Johan II van Scherpenzeel  tot Rumpt


 

Personalia

 

Johan (II) van Scherpenzeel, Heer van Rumpt, geboren 1585 / overleden 1654.

Hij is de zoon van:

Johan I van Scherpenzeel, geboren in 1550 en overleden in 1620. Heer van Rumpt

en

Catharina de Roever, geboren in 1560.
 
  Het verdwenen kasteel van Rumpt, recent op verzoek van Hovestadt getekend door kasteeldeskundige Taco Hermans. Foto William Hoogteyling  
wapen Van Scherpenzeel,
tevens wapen van Rumpt
 
Huwde (eerste maal) in 1618 met Anna Canter (1595-1640), dochter van Dirck Canter en Catharina de Swardt. Zij overleed kinderloos.


wapen Canter

 
Hij huwde (tweede maal) in 1641 met Jonkvrouwe Barbara Alida Adolphina van de Poll van Isendoorn van Pollensteijn, overleden op 24 september 1651. Zij was de dochter van Jonker Gerard van de Poll van Pollensteijn, Gerichtsman van Maas en Waal, en Jonkvrouw Barbara Pieck van Isendoorn, Vrouwe van Dreumel, IJzendoorn en Pollensteijn.*

(* Bron: Genealogische en Heraldische bladen Wittert van Hoogland 1906)

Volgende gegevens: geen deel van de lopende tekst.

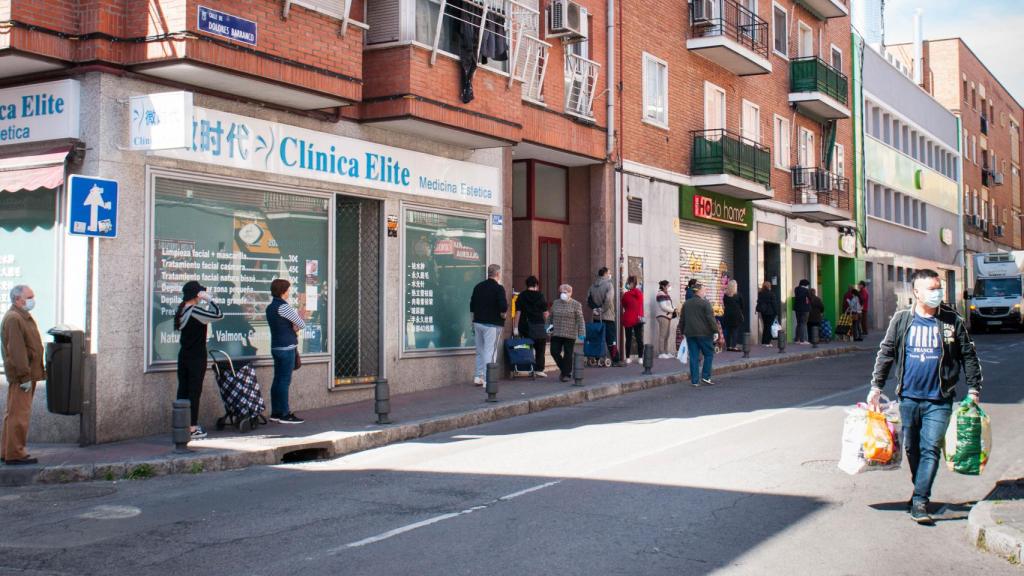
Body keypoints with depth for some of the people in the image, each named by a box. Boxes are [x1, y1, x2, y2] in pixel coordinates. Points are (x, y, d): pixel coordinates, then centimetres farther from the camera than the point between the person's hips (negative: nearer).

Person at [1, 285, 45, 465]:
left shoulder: (23, 316, 18)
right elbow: (16, 350, -22)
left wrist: (33, 374, 20)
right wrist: (24, 376, -23)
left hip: (28, 374, 11)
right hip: (21, 376, -11)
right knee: (19, 414, -7)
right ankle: (15, 454, -3)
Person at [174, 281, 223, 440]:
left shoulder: (180, 311, 5)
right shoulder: (196, 312, -18)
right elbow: (218, 315, -22)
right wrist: (209, 299, -12)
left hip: (183, 355, 7)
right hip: (197, 357, -7)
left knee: (183, 389, 10)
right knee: (194, 391, -1)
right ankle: (192, 428, 2)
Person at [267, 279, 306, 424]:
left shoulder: (270, 308, 14)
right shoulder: (284, 307, -13)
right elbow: (302, 325, -9)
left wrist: (293, 328, 3)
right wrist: (295, 326, 13)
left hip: (276, 347, 9)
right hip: (287, 348, -9)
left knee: (278, 380, 11)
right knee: (285, 381, -7)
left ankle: (275, 412, 14)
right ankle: (284, 414, -6)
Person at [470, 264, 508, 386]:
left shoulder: (478, 287, 10)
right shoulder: (498, 288, -11)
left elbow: (472, 306, 13)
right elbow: (503, 308, -20)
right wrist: (503, 314, 1)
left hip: (478, 322, 6)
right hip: (492, 324, -6)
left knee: (480, 351, 14)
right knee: (490, 352, -3)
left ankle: (478, 377, 14)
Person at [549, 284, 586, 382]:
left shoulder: (576, 305, -2)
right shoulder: (555, 303, 10)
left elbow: (580, 320, -5)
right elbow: (551, 317, 20)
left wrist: (581, 334, -11)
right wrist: (550, 328, 15)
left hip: (570, 335, -4)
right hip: (556, 334, 4)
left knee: (568, 354, 0)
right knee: (554, 352, -3)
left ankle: (566, 374, 12)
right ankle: (563, 369, 18)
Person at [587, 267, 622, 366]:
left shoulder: (593, 285, 8)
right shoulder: (608, 284, -9)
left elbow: (588, 300, 6)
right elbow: (608, 300, -20)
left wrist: (595, 308, 4)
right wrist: (603, 309, -10)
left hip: (596, 317, 5)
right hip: (608, 317, -5)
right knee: (611, 339, -3)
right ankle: (615, 360, -4)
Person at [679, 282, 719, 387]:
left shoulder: (687, 304, 10)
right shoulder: (705, 303, -8)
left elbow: (682, 320, 16)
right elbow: (711, 318, -13)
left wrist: (683, 332, 25)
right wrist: (715, 331, -9)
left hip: (690, 334, 5)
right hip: (703, 334, -5)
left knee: (694, 357, 6)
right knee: (709, 354, 8)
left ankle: (694, 381, 4)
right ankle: (705, 377, 1)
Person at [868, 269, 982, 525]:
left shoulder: (952, 320, 1)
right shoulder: (902, 319, 2)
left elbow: (968, 355, 8)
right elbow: (886, 353, 7)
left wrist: (974, 388, 6)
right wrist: (876, 386, 4)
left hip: (939, 400, -2)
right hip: (909, 396, 2)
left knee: (931, 449, -9)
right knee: (912, 448, 11)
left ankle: (920, 500, -9)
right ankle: (921, 491, 28)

Via vererving ging de Heerlijkheid Dreumel naar de familie Van Scherpenzeel.

 

 

huis te IJzendoorn 

wapen van Van de Poll

 

Het gezin kreeg drie kinderen:

1) Johan (III) van Scherpenzeel. Heer van Rumpt, geboren in 1645 en overleden in 1693. Hij huwde met Wilhelmina Johanna de Wael van Vronesteyn (  ?  - 1690), dochter van Joost de Wael van Vronesteyn en Isabella Catharina van Camons.

 

(voormalig) huis Vronestein (tekening van Roelant Roghman, 1646-1647)
Nabij Jutphaas (nu Nieuwegein)

 

 

2) Gerard Thomas van Scherpenzeel, Heer van Dreumel.

 

3) Barbara Catharina van Scherpenzeel. Zij huwde met Erasmus van Grevenbroeck, Heer van Mierlo, zoon van Cornelis van Grevenbroeck en Anna van Eyck, heer van Mierlo. Barbara Catharina was Vrouwe van Mierlo van 1740-1752.

 

Op 30 november 1669 sloot Erasmus van Grevenbroeck zijn huwelijkse voorwaarden met Barbara. Het echtpaar had drie dochters. Oudste dochter Anna Barbara overleed in 1676. De tweede dochter Florentina Maria huwde in 1697 met Floris van Eyck, Heer van Nuenen. Zij overleed in 1714. De derde dochter Mechteld Theodora bleef ongehuwd.

Barbara van Scherpenzeel kreeg het tochtrecht of vruchtgebruik van de heerlijkheid Mierlo, terwijl haar minderjarige dochters het erfrecht hadden.

(Bron: Het boek "Mierlo van oorsprong tot heden")

 

kasteel Mierlo

 
 
 

Verhouding met de bevolking van Mierlo
De verhouding tussen de Heren en Vrouwen van Mierlo en de bevolking was niet goed te noemen. Met name Barbara van Scherpenzeel, Vrouwe van Mierlo, trachtte door jarenlange en kostbare processen haar heerlijke rechten volledig hersteld te krijgen.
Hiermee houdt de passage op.